Changes in global atmospheric oxidant chemistry from land cover conversion

The natural landscape has undergone profound transformations due to human activities, with vast areas being converted for agriculture and grazing. This shift  has far-reaching consequences for the Earth's system, impacting various components such as surface reflectivity, roughness, evapotranspiration, and atmospheric composition.

To better understand the effects of land cover change on atmospheric chemistry, this study employs the chemistry–climate model EMAC to simulate two distinct scenarios. The first scenario represents the current state of land cover, characterized by widespread deforestation for agricultural and grazing purposes, with the potential natural vegetation (PNV) cover simulated by the model.
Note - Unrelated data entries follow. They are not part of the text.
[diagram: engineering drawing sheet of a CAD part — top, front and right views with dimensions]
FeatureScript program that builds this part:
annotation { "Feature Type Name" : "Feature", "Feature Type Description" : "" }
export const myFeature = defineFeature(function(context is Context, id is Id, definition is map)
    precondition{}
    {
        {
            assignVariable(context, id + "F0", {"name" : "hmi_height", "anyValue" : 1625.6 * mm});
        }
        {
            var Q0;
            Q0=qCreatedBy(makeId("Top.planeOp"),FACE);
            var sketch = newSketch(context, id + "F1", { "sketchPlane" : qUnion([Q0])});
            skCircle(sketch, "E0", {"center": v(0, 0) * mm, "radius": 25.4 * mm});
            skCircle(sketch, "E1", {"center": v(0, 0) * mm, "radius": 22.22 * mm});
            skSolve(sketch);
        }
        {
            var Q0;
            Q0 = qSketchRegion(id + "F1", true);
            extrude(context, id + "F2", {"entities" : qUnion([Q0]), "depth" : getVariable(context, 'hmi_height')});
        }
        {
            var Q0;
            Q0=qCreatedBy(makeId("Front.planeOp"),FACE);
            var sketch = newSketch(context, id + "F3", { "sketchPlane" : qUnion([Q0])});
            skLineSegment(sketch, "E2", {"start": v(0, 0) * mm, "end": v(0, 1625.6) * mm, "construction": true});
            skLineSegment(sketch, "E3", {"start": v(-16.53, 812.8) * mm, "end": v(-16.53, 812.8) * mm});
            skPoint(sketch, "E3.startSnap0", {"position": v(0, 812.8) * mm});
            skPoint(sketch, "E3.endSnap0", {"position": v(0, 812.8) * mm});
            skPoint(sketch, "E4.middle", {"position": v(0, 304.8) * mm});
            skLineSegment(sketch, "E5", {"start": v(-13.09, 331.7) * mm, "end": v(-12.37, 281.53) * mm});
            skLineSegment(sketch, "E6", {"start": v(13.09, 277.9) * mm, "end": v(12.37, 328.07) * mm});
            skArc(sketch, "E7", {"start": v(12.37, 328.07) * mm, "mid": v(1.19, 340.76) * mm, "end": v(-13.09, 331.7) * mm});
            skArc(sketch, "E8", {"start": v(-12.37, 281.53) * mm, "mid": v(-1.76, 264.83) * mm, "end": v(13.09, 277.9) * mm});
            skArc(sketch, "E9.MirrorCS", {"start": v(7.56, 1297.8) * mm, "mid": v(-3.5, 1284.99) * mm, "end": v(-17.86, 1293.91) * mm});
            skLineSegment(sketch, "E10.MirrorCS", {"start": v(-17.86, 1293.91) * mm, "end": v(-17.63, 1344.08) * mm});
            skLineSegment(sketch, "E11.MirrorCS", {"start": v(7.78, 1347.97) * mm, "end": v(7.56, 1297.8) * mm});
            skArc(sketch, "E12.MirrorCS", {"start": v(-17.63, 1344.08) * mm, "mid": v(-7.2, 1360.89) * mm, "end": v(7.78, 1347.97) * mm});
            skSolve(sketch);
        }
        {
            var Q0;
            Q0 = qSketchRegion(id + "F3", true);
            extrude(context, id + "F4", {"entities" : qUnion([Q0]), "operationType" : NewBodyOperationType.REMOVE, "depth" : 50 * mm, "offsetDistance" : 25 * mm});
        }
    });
In contrast, the second scenario depicts an extreme reforestation scenario, where grazing land is restored to its natural state.

The results of this study reveal that the expansion of agricultural land leads to a decline in global emissions of biogenic volatile organic compounds (BVOCs). This decrease in BVOC emissions, in turn, results in higher surface concentrations of hydroxyl radicals (OH, +5.7%) and lower mixing ratios of carbon monoxide (CO, -6.2%). Notably, this trend persists despite increased CO emissions from agricultural biomass burning.

At the same tim, the mixing ratios of nitrogen oxides (NOx) exhibit an increase (+7.8%) due to enhanced anthropogenic and natural soil sources. While regional ozone responses may vary, the global ozone production sensitivity shifts from a NOx- to a VOC-sensitive regime.

These changes have significant implications for radiative forcing, with reductions in tropospheric ozone and methane lifetimes contributing to a combined radiative effect of −60 mW m−2 (cooling). This cooling effect partially offsets the warming resulting from reduced BVOC-driven aerosol formation.